| Excerpted passage |
Question

guys please help me i'am really having a hard time in differential calculus

Answer 1

derivatives?

Answer 2

can you be more accurate about your problem?

Answer 3

x^2sinx+2xcosx-2sinx

Answer 4

uhm differentiation of inverse trigonometric functions

Answer 5

r u trying to differentiate: x^2sinx+2xcosx-2sinx ?

Answer 6

yes differentiate thanks

Answer 7

sin(u)= cos(u)

Answer 8

cosu=sinu

Answer 9

@renzarabit I can help you some. First off though:
sin(u)=cos(u) is a false statement. A true statement would be:
\[\frac{d}{du}\sin(u)=\cos(u)\]
Which means: "The derivative of sin(u) with respect to u equals cos(u)."
This is a true statement.
Also:
\[\frac{d}{du}\cos(u)=-\sin(u)\]
"The derivative of cos(u) with respect to u is Negative sin(u)."
These are two simple trig derivatives you should devote to memory.

Answer 10

oh thanks :)

| Provided material |
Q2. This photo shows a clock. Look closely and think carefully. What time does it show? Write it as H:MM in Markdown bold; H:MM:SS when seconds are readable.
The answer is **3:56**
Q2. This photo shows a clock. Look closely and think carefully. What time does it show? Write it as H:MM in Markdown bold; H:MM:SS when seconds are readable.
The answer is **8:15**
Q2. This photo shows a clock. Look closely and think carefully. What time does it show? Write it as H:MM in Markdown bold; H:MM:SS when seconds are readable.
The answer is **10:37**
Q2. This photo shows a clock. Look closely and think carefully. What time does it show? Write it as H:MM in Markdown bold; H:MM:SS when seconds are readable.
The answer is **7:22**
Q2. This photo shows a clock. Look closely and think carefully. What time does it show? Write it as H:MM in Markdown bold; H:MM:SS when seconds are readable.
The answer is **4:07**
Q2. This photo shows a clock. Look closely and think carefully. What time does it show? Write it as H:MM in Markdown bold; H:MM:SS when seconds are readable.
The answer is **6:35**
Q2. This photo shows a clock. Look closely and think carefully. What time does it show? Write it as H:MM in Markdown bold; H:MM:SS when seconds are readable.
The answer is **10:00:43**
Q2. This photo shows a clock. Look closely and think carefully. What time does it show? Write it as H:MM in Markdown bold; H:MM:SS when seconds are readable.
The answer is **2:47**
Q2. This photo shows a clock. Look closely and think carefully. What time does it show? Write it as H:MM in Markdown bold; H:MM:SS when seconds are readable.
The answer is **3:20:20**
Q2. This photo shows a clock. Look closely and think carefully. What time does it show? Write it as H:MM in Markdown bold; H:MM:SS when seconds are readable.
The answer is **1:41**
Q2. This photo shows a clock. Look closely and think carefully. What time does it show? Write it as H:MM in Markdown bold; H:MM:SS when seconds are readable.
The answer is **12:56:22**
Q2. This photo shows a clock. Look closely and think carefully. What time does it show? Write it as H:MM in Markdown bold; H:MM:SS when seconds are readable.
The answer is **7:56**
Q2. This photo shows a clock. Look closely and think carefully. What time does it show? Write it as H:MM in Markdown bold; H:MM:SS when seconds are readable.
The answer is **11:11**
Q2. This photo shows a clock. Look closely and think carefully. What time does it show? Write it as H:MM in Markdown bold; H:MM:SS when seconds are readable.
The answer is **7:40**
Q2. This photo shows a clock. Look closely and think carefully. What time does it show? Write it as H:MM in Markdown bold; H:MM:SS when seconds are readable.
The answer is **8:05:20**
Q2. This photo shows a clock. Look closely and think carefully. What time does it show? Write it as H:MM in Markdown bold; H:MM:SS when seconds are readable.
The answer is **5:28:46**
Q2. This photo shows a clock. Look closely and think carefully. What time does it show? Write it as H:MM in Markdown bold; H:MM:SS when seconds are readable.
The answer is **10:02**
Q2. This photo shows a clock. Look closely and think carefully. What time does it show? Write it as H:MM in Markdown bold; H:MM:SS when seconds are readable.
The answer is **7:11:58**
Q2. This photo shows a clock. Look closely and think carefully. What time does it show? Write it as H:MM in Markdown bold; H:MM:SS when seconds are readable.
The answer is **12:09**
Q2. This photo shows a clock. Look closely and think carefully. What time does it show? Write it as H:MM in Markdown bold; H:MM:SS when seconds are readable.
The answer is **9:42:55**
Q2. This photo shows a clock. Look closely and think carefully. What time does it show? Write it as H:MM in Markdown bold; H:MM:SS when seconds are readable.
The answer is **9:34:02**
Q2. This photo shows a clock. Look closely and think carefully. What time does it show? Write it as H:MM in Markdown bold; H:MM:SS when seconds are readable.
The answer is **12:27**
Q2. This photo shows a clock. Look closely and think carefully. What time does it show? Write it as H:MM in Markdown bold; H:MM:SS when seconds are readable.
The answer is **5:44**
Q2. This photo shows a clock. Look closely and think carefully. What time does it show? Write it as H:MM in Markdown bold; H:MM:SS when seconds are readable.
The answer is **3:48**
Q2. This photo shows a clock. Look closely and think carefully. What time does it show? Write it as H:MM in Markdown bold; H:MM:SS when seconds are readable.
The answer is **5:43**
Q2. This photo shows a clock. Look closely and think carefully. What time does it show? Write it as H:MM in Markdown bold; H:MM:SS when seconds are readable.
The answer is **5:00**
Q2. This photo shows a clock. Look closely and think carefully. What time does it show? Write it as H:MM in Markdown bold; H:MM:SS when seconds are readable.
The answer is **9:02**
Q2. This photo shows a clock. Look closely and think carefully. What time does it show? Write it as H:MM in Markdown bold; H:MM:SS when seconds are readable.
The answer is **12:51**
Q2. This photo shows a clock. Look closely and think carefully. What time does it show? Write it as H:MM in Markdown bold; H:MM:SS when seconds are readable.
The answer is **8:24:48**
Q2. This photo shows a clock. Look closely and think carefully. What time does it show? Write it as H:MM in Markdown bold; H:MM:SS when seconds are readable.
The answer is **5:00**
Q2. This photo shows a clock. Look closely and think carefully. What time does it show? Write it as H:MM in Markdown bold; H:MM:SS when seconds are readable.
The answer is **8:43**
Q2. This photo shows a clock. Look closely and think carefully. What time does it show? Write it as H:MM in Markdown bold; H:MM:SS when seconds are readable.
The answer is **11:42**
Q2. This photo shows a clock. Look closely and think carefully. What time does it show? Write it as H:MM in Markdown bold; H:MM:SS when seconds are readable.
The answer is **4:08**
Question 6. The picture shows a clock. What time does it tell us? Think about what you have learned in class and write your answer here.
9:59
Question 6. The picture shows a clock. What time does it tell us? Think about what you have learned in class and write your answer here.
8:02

| Set exercise 1 |
In one to three sentences, explain how Answer 9 of the calculus thread corrects the claim "sin(u)= cos(u)".
| Set exercise 2 |
Translate this sentence from the calculus thread into Spanish: "These are two simple trig derivatives you should devote to memory."
| Set exercise 3 |
Please carry on the calculus thread from its last reply.
The material above was drawn from an unrelated source.

| Task output 1 |
Answer 9 calls "sin(u)=cos(u)" a false statement and gives the true version: the derivative of sin(u) with respect to u equals cos(u), written d/du sin(u) = cos(u). It adds that the derivative of cos(u) with respect to u is negative sin(u).

| Task output 2 |
Estas son dos derivadas trigonométricas sencillas que deberías memorizar.

| Task output 3 |
Answer 11

Back to your original problem:
\[\frac{d}{dx} \left[ x^2 \sin(x)+ 2x \cos(x)-2 \sin(x)\right]\]
You need the product rule. The product rule says that if you have two functions, f(x) and g(x), multiplied together and you take the derivative you get:
\[\frac{d}{dx}f(x)g(x)=f'(x)g(x)+f(x)g'(x)\]
Where f'(x) means d/dx(f(x)).
So apply this to the first term you have:
\[\frac{d}{dx}x^2 \sin(x) = (2x)\sin(x)+x^2(\cos(x))\]
Does that make sense?

Answer 12

two teachers at the same time for this is too many. I leave it up to you @malevolence19
Goos luck @renzarabit !

Answer 13

*I meant good luck

Answer 14

Thanks @CarlosGP :P

Answer 15

thanks @CarlosGP :)))